Pierre Péan par Jules, le 20 avril 2001
Le métier d’investigateur a une très grande difficulté à surmonter aujourd'hui : les juges lâchent les informations à la presse. Vous êtes constamment grillés !
C’est exact et c'est l'une des raisons pour lesquelles ce métier ne m’intéresse plus autant. Il y a un peu plus de dix ans, les juges s’estimaient brigués par le politique. Ils se sont alors tournés vers la presse pour tenter de briser cette pression. En lâchant les informations, l'opinion était directement alertée et il devenait plus difficile pour le politique de freiner leurs actions. Il y avait presque une justification morale pour les juges en procédant ainsi, mais il n’empêche qu'ils violaient la loi.
Et pour la personne mise en examen, que devient le respect de la présomption d'innocence dans tout cela ?
Elle est totalement violée quand le secret de l’instruction l’est ! C’est tout à fait anormal de procéder ainsi, mais vous constaterez que " les fuites " deviennent de plus en plus fréquentes.
A commencer par la nouvelle fuite de ce matin : Jacques Chirac convoqué à témoigner dans un dossier. Cette fuite ne peut-être un " hasard ". Son but semble évident !
En effet ! Le juge se doute bien de la réponse qu’il obtiendra et il tente de la devancer en créant une pression de l’opinion publique sur Chirac. Cela devient presque de la politique ! Evidemment les journalistes ne disent jamais que ce sont des juges qui ont donné l'information ! Et les juges, ce ne sont qu'avec les grands journaux qu'ils ont fait une alliance. Tout cela change complètement la donne dans le métier de l'investigation, car les journaux reçoivent en direct des informations que l’investigateur mettra un temps fou à trouver… Le journaliste qui reçoit ces informations bénéficie directement de tous les moyens de la justice, en ce compris les écoutes ! Il faut bien reconnaître qu’il devient aussi complice de violations du droit commun. Lorsqu’il s'agit d’une affaire importante, cela permet au journal de faire un très bon papier. En plus, ce genre d’affaire, cela devient un peu l'équivalent de ce qu'étaient avant les feuilletons dans la presse… C'est une véritable manne qui, en plus, ne coûte pas cher ! En tant que citoyen je suis très choqué par ces méthodes. Et ceux qui les pratiquent se disent aujourd’hui des journalistes d'investigation. Ils ne font en réalité que bien peu d’investigations, puisqu'ils reçoivent tout !

* [Travail demandé]
• A. Traduisez en anglais cette phrase de l'entretien avec Pierre Péan : « En tant que citoyen je suis très choqué par ces méthodes. »
• B. Reprenez l'entretien avec Pierre Péan après sa dernière phrase et poursuivez-le.

Entrées de données recueillies

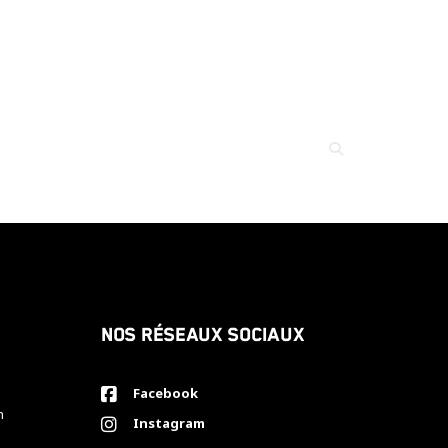
Nos réseaux sociaux
Facebook
h
Instagram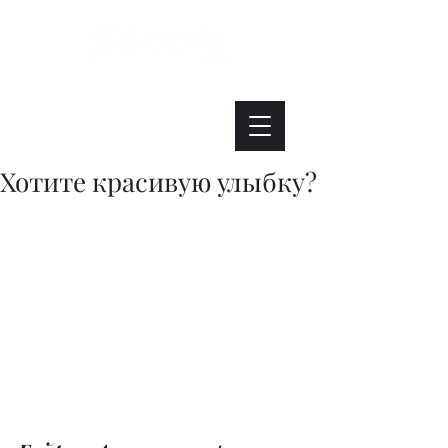
Интересно. Полезно. Модно.
Хотите красивую улыбку?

* [Réponses dans l'ordre]
• A. As a citizen, I am very shocked by these methods.

• B.
Ce problème, récent dans votre métier, est d’autant plus important que, pour vous, le temps est un élément essentiel de votre travail. Il vous en faut beaucoup.
Dans l'investigation, le temps est la pierre de touche de l’ensemble. Je travaille en ratissant assez large et, soudain, je trouve quelque chose qui m'intéresse, m’interpelle. Alors j’y vais ! Mais y aller, cela veut dire passer des mois à rechercher les informations, à les recouper, à rechercher des gens, à tenter de les interroger, à recouper les informations obtenues etc. C’est pour cela que je ne suis plus journaliste, je n’ai plus de carte de presse. Aucun journal n’accepterait de payer quelqu’un pendant autant de temps pour faire une véritable enquête du type de celles que je fais. Et il faut encore ajouter les frais de déplacements, d’hôtels.La presse doit de plus en plus publier des informations obtenues vites et, bien souvent sans recoupements. Elle doit devancer la concurrence, se vendre par des nouvelles neuves et qui accrochent…
Voilà pourquoi un journal comme " Le Monde " doit publier autant de démentis.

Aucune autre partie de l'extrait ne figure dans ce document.